══ Data provided ══
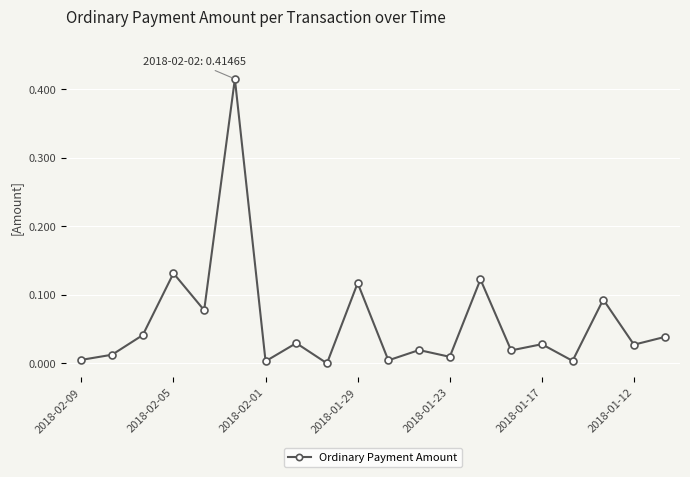

True or false: the data has more than 0 interior local peaks.

True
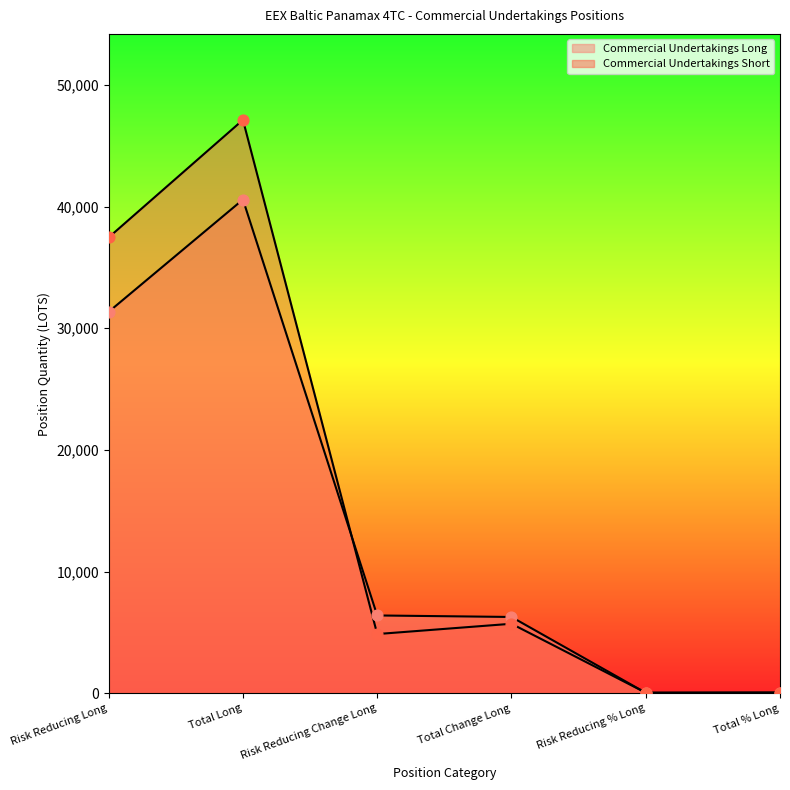

What are all the series names shown in the legend?

Commercial Undertakings Long, Commercial Undertakings Short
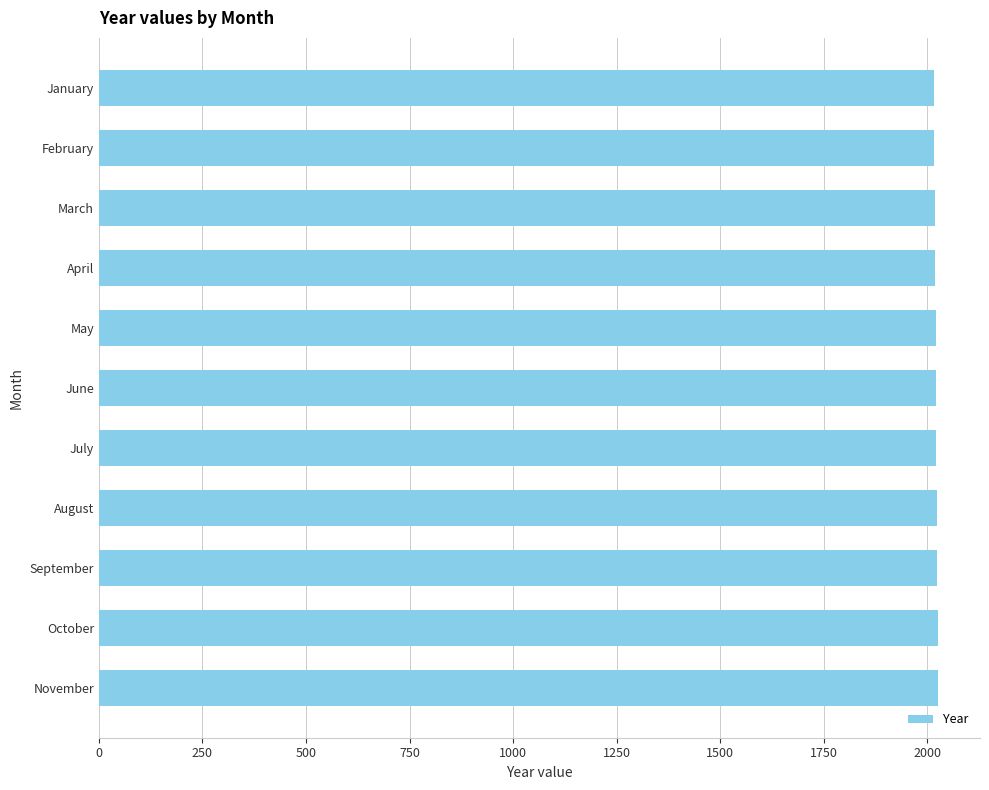

What is the sum of all values?

22231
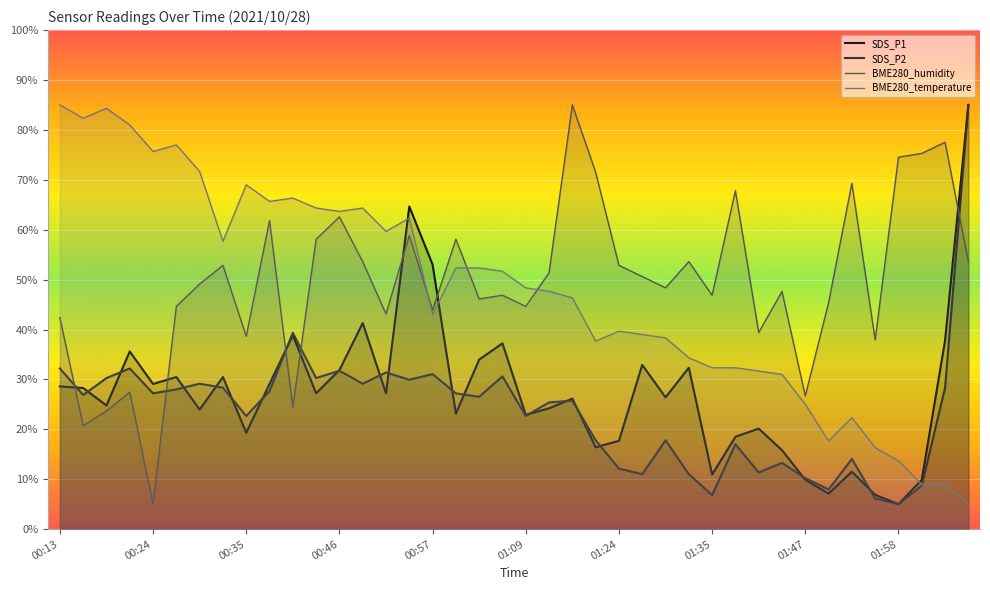

What is the spread (max minus min) of values at 01:18?

55.1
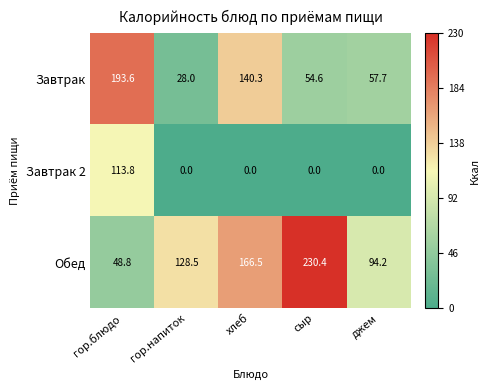

What is the difference between the highest and lowest values at гор.блюдо?

144.8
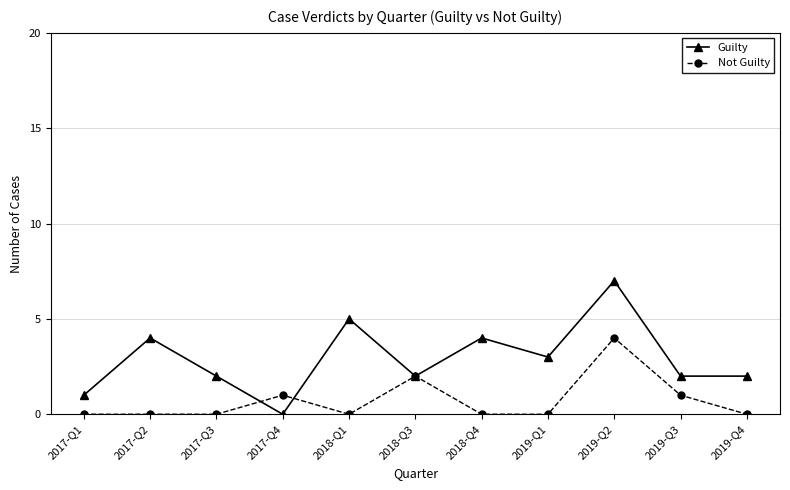

Where do Not Guilty and Guilty first cross each other?

2017-Q3 and 2017-Q4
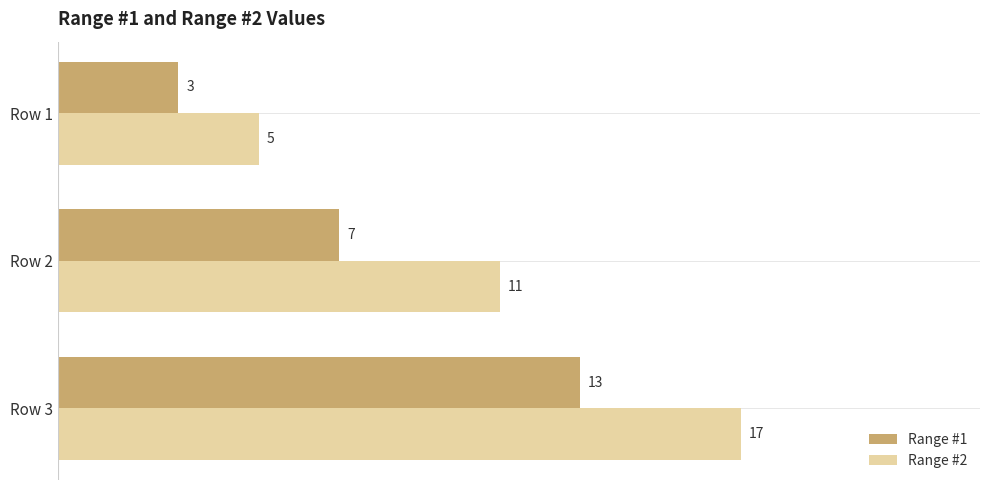

What is the spread (max minus min) of values at Row 2?

4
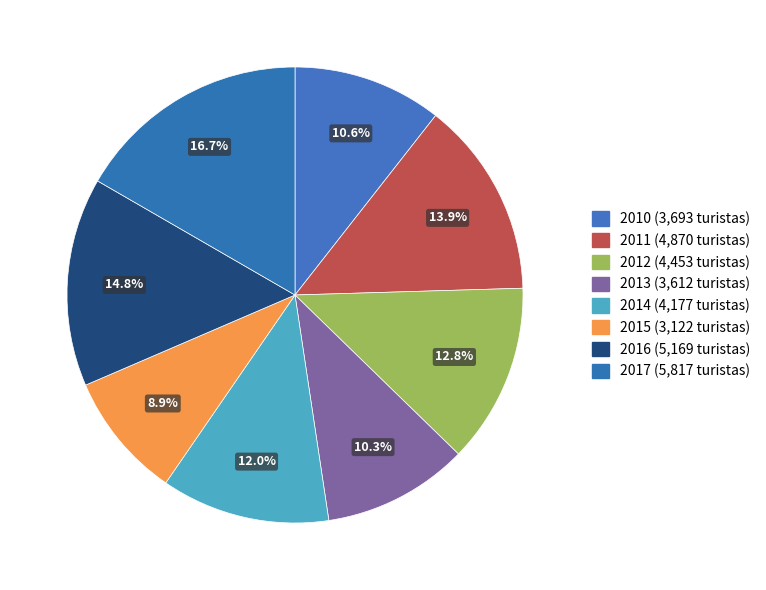

True or false: 2013 accounts for 10% of the total.

True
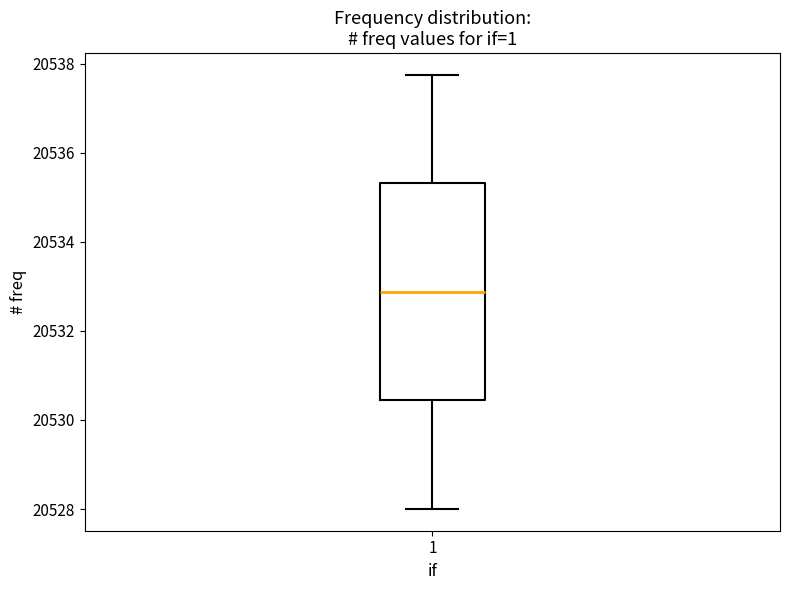

Transcribe this box plot: give where the median line is, the range the box spans, and where the two whiskers end, as read against the y-axis. The values are not printed on the chart, so give them approximately, as read against the axis.

median 20532.8, box 20530.4 to 20535.4, whiskers 20528.0 to 20537.8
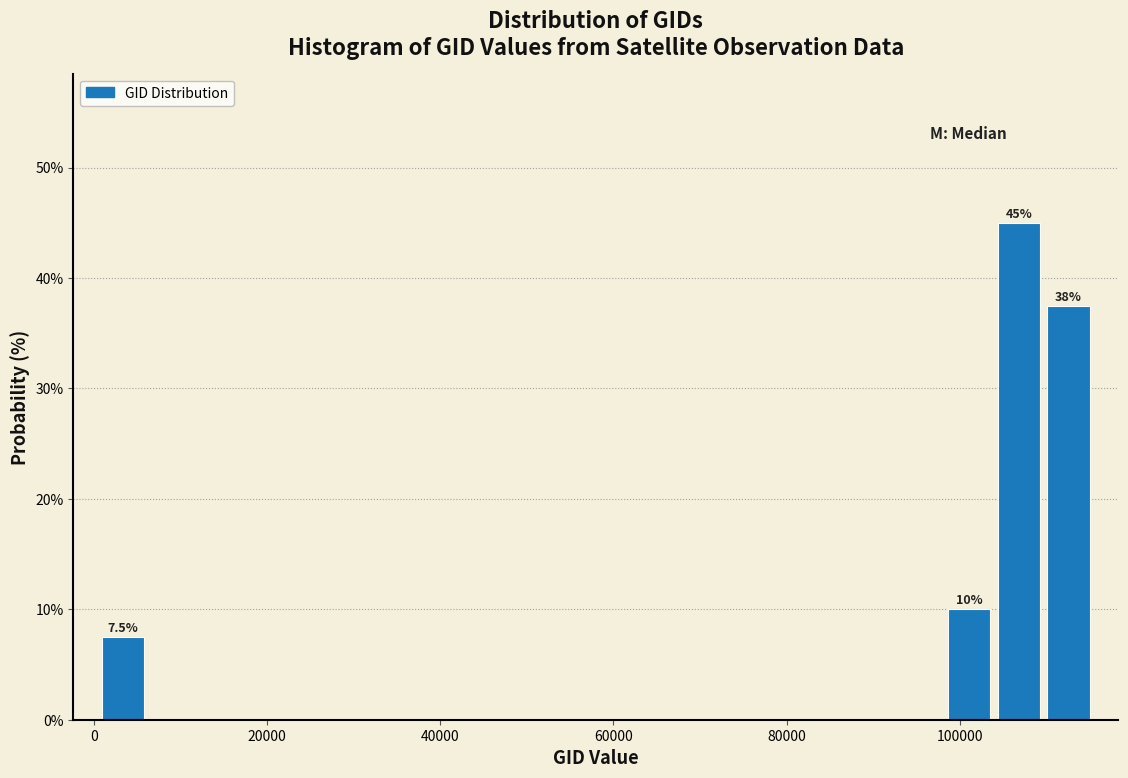

Around what value on the x-axis is the tallest bar? Give the approximate position of its centre, as read against the axis.

106000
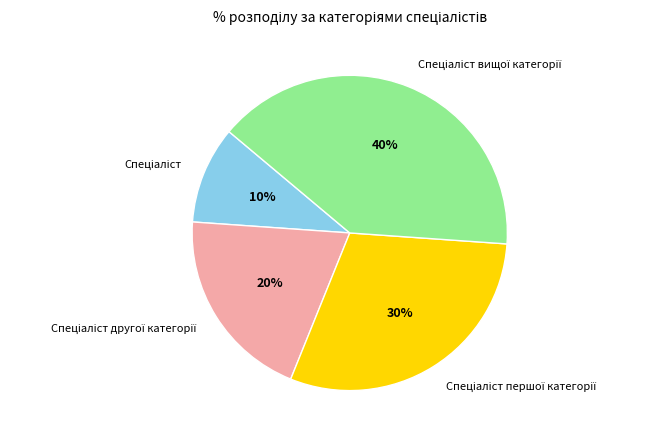

Is there a majority slice in this chart?

No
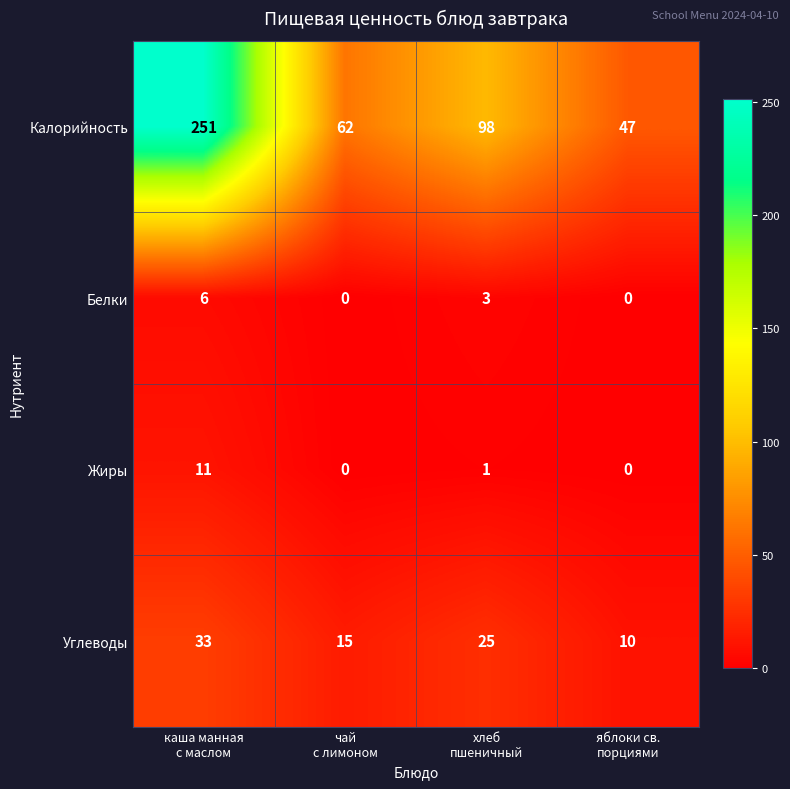

What is the difference between the second highest and minimum values in the Углеводы series?

15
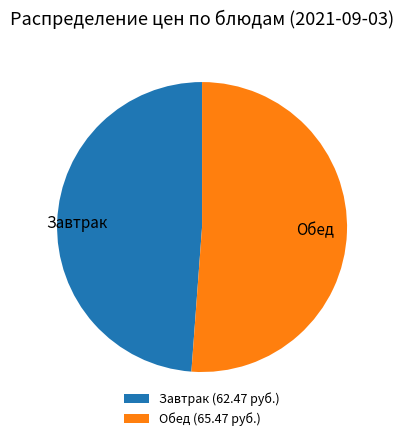

Approximately how many times larger is the value at Завтрак compared to Обед?

1.0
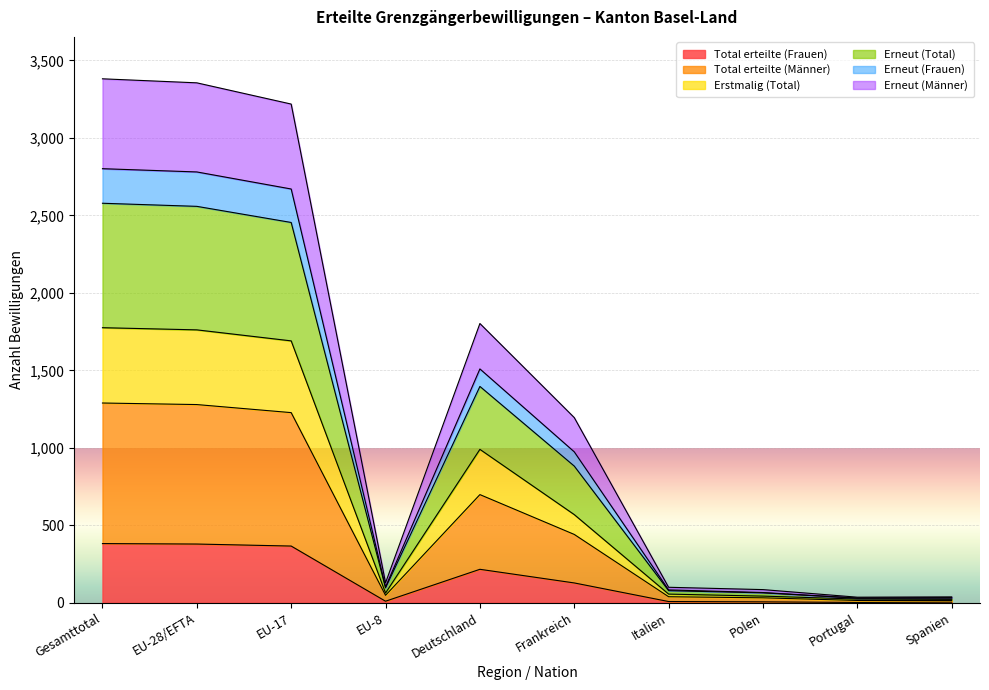

True or false: Total erteilte (Männer) has more than 0 interior local peaks.

True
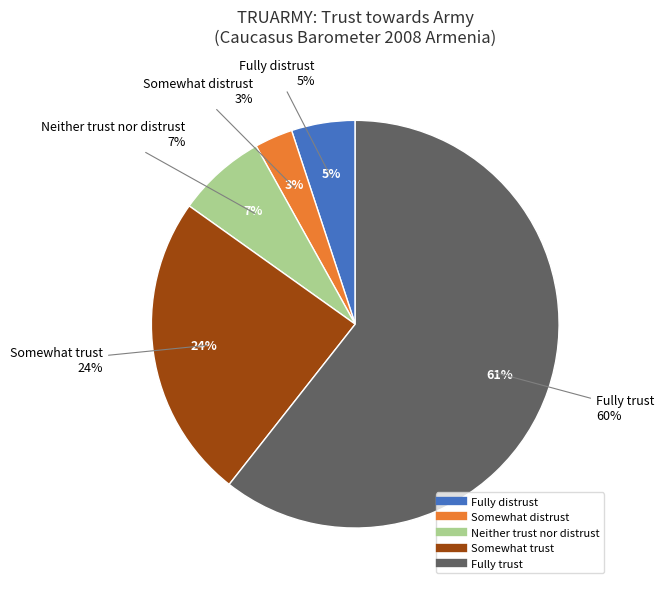

Is it true that Fully distrust is 1% of the pie?

False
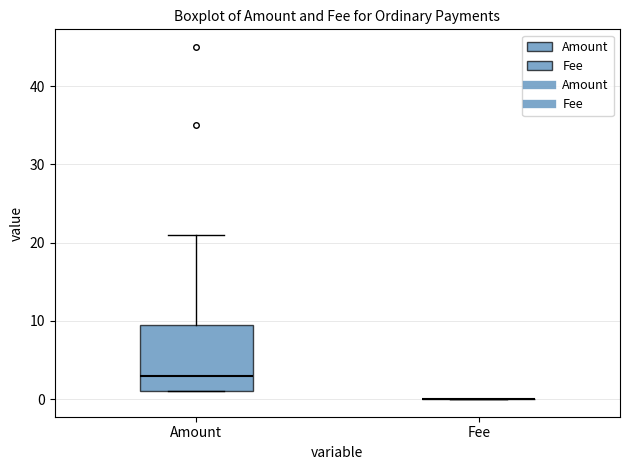

Reading left to right, transcribe this box plot: for each box, give where its median line is, the range the box spans, and where its two whiskers end, as read against the y-axis. The values are not printed on the chart, so give them approximately, as read against the axis.

Amount: median 3, box 1 to 10, whiskers 1 to 21
Fee: box collapsed to a line at 0, whiskers 0 to 0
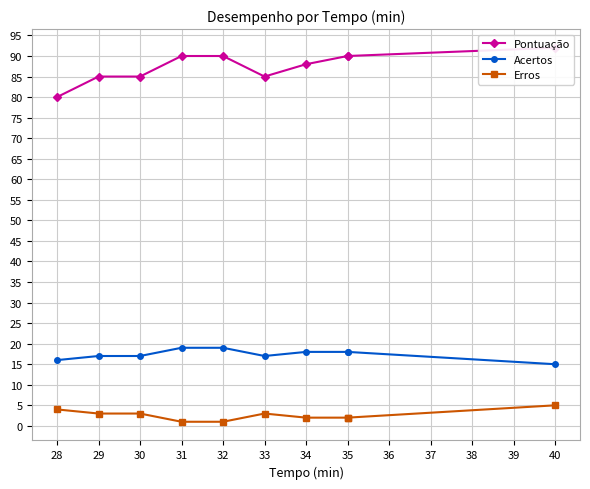

True or false: Acertos and Erros intersect in this chart.

False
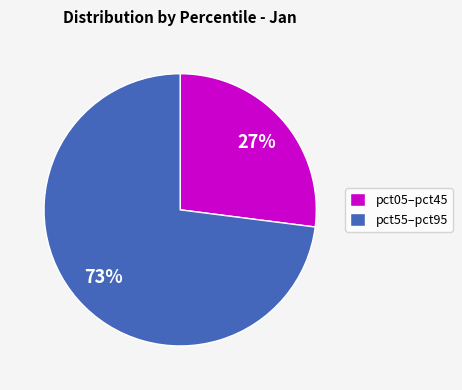

True or false: pct55–pct95 accounts for 73% of the total.

True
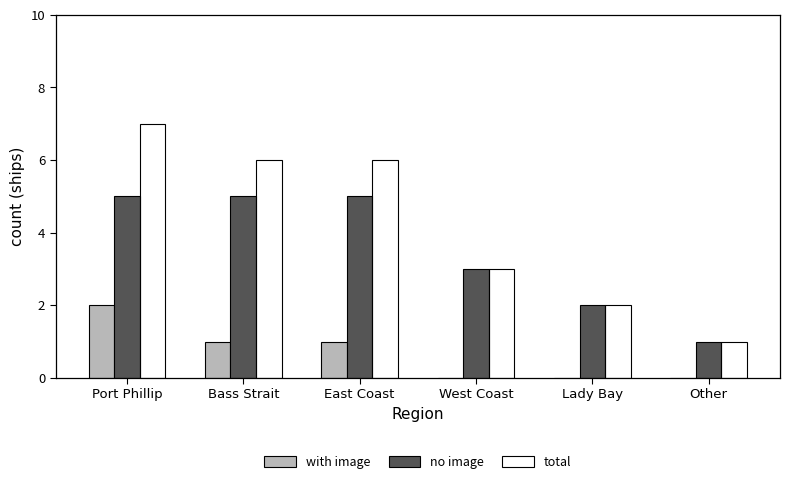

Reading right to left, transcribe all the data shown in this chart.

with image: 0	0	0	1	1	2
no image: 1	2	3	5	5	5
total: 1	2	3	6	6	7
═══
### Problem
Reproduce every one of the records above word for word, leaving out the pictures.

### Completed task
True or false: the data has more than 0 interior local peaks.

True

What are all the series names shown in the legend?

Commercial Undertakings Long, Commercial Undertakings Short

What is the sum of all values?

22231

What is the spread (max minus min) of values at 01:18?

55.1

What is the difference between the highest and lowest values at гор.блюдо?

144.8

Where do Not Guilty and Guilty first cross each other?

2017-Q3 and 2017-Q4

What is the spread (max minus min) of values at Row 2?

4

True or false: 2013 accounts for 10% of the total.

True

Transcribe this box plot: give where the median line is, the range the box spans, and where the two whiskers end, as read against the y-axis. The values are not printed on the chart, so give them approximately, as read against the axis.

median 20532.8, box 20530.4 to 20535.4, whiskers 20528.0 to 20537.8

Around what value on the x-axis is the tallest bar? Give the approximate position of its centre, as read against the axis.

106000

Is there a majority slice in this chart?

No

What is the difference between the second highest and minimum values in the Углеводы series?

15

Approximately how many times larger is the value at Завтрак compared to Обед?

1.0

True or false: Total erteilte (Männer) has more than 0 interior local peaks.

True

Is it true that Fully distrust is 1% of the pie?

False

Reading left to right, transcribe this box plot: for each box, give where its median line is, the range the box spans, and where its two whiskers end, as read against the y-axis. The values are not printed on the chart, so give them approximately, as read against the axis.

Amount: median 3, box 1 to 10, whiskers 1 to 21
Fee: box collapsed to a line at 0, whiskers 0 to 0

True or false: Acertos and Erros intersect in this chart.

False

True or false: pct55–pct95 accounts for 73% of the total.

True

Reading right to left, transcribe all the data shown in this chart.

with image: 0	0	0	1	1	2
no image: 1	2	3	5	5	5
total: 1	2	3	6	6	7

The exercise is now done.